McCall believes this increase in mercury concentrations found in animals is likely a result of climate change. Mercury enters the air as a byproduct of coal combustion in power plants. 

Under President Trump, many air quality and emissions standards have been loosened or eliminated. A report conducted by The New York Times, published in September, identified 10 areas where the Trump administration had already rolled back policies addressing air pollution and 14 more policies that the administration was in the process of rolling back. 

Among the policies already rolled back, the Trump administration no longer requires oil and gas companies to report methane emissions, began allowing companies to use hydrofluorocarbons, gases that deplete the ozone layer, and eliminated a tailpipe emissions monitoring standard for federal highways.
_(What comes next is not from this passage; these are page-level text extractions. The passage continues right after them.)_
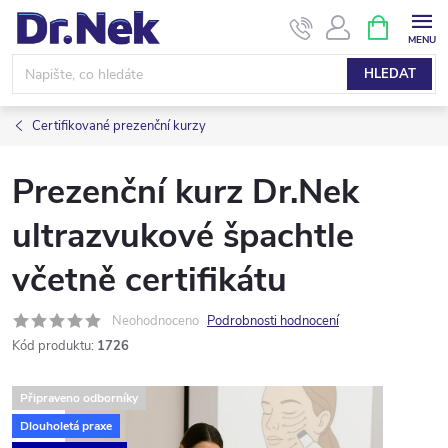
Přejít
NÁKUPNÍ
KOŠÍK
na
obsah
HLEDAT
Certifikované prezenční kurzy
Prezenční kurz Dr.Nek
ultrazvukové špachtle
včetně certifikátu
Neohodnoceno
Podrobnosti hodnocení
Kód produktu:
1726
Připraveno odborníky
Dlouholetá praxe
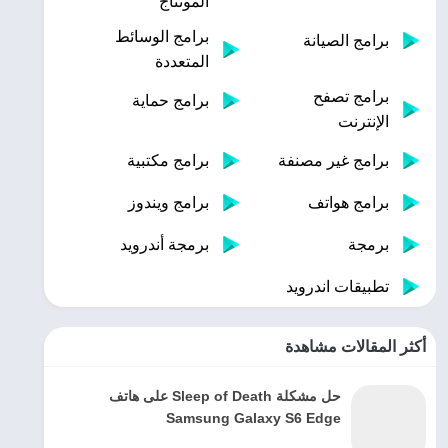
المونتاج
برامج الوسائط
برامج الصيانة
المتعددة
برامج تصفح
برامج حماية
الإنترنت
برامج غير مصنفة
برامج مكتبية
برامج هواتف
برامج ويندوز
برمجة
برمجة أندرويد
تطبيقات اندرويد
أكثر المقالات مشاهدة
حل مشكلة Sleep of Death على هاتف
Samsung Galaxy S6 Edge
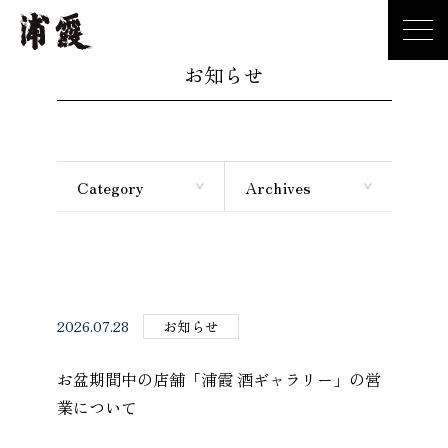
お知らせ
Category
Archives
2026.07.28
お知らせ
お盆期間中の店舗「浦霞 酒ギャラリー」の営
業について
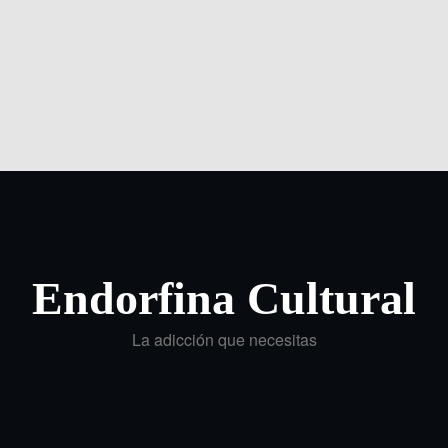
Endorfina Cultural
La adicción que necesitas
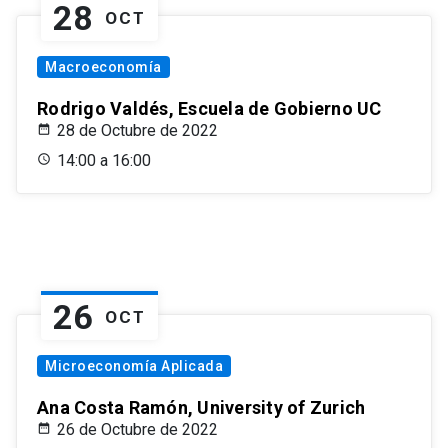
28
OCT
Macroeconomía
Rodrigo Valdés, Escuela de Gobierno UC
28 de Octubre de 2022
14:00 a 16:00
26
OCT
Microeconomía Aplicada
Ana Costa Ramón, University of Zurich
26 de Octubre de 2022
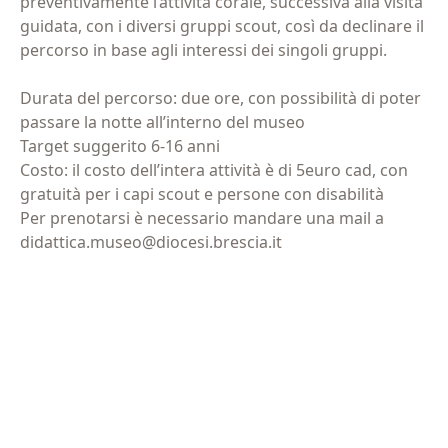
preventivamente l’attività corale, successiva alla visita
guidata, con i diversi gruppi scout, così da declinare il
percorso in base agli interessi dei singoli gruppi.
Durata del percorso: due ore, con possibilità di poter
passare la notte all’interno del museo
Target suggerito 6-16 anni
Costo: il costo dell’intera attività è di 5euro cad, con
gratuità per i capi scout e persone con disabilità
Per prenotarsi è necessario mandare una mail a
didattica.museo@diocesi.brescia.it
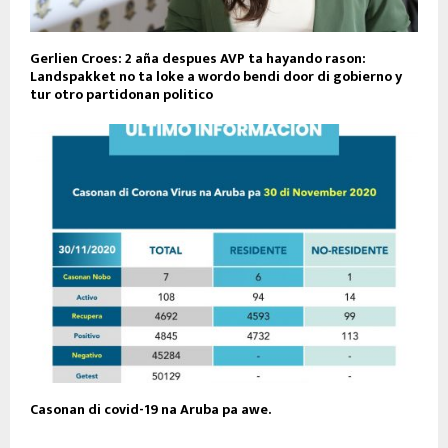
Gerlien Croes: 2 aña despues AVP ta hayando rason:
Landspakket no ta loke a wordo bendi door di gobierno y
tur otro partidonan politico
Casonan di covid-19 na Aruba pa awe.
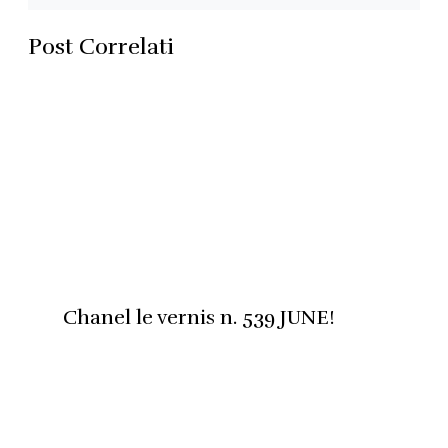
Post Correlati
Chanel le vernis n. 539 JUNE!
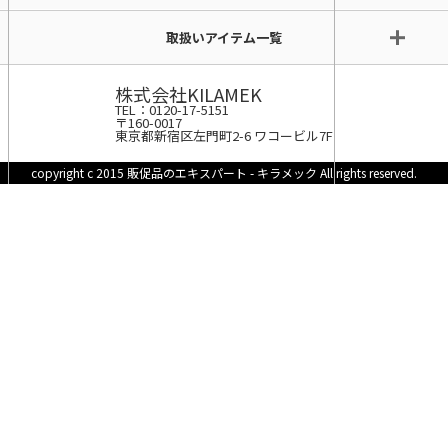
取扱いアイテム一覧
株式会社KILAMEK
TEL：0120-17-5151
〒160-0017
東京都新宿区左門町2-6 ワコービル7F
copyright c 2015 販促品のエキスパート - キラメック All rights reserved.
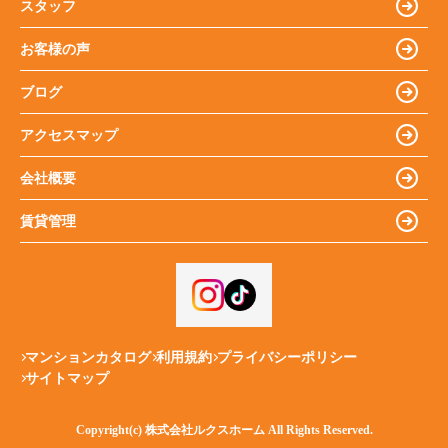
スタッフ
お客様の声
ブログ
アクセスマップ
会社概要
賃貸管理
マンションカタログ
利用規約
プライバシーポリシー
サイトマップ
Copyright(c) 株式会社ルクスホーム All Rights Reserved.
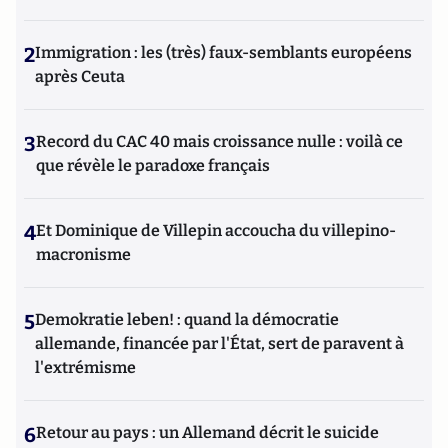
2
Immigration : les (très) faux-semblants européens
après Ceuta
3
Record du CAC 40 mais croissance nulle : voilà ce
que révèle le paradoxe français
4
Et Dominique de Villepin accoucha du villepino-
macronisme
5
Demokratie leben! : quand la démocratie
allemande, financée par l'État, sert de paravent à
l'extrémisme
6
Retour au pays : un Allemand décrit le suicide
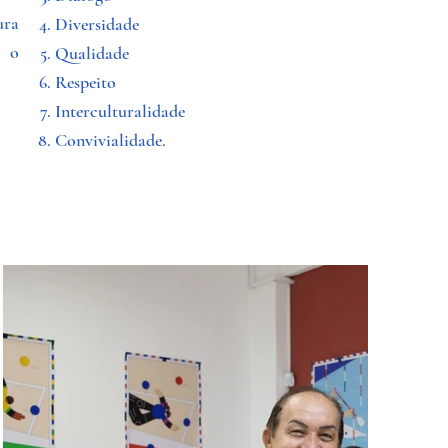
ura
Diversidade
a o
Qualidade
Respeito
Interculturalidade
Convivialidade.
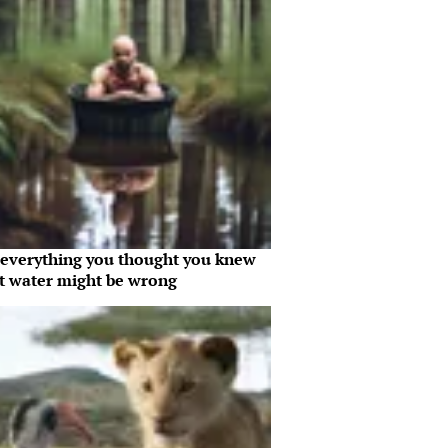
everything you thought you knew
t water might be wrong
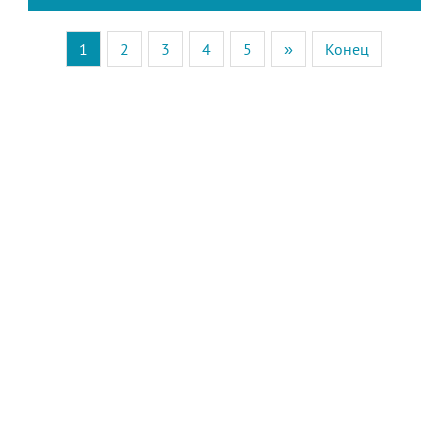
1
2
3
4
5
»
Конец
Additionally, in an executive order, Trump dictated that federal agencies will no longer be determining the “social cost of carbon,” an Obama-administration calculation intended to estimate the economic benefits of reducing carbon emissions in the long-term.

McCall finds the changes to air quality programs under the Trump administration egregious.

“Particularly pernicious is the move to change the cost-benefit analysis rules used by the EPA and the unprecedented disbanding of scientific advisory committees to disable the calculation of true benefits of regulation,” said McCall.

McCall also disputes the Trump administration’s argument that environmental regulations are economically detrimental to the U.S.

“The Clean Air Act, for example, is judged by most experts to have benefits to health an order of magnitude greater than the cost to industry of regulation. The political problem is that the benefits in better health are widely shared but indirect and underappreciated.”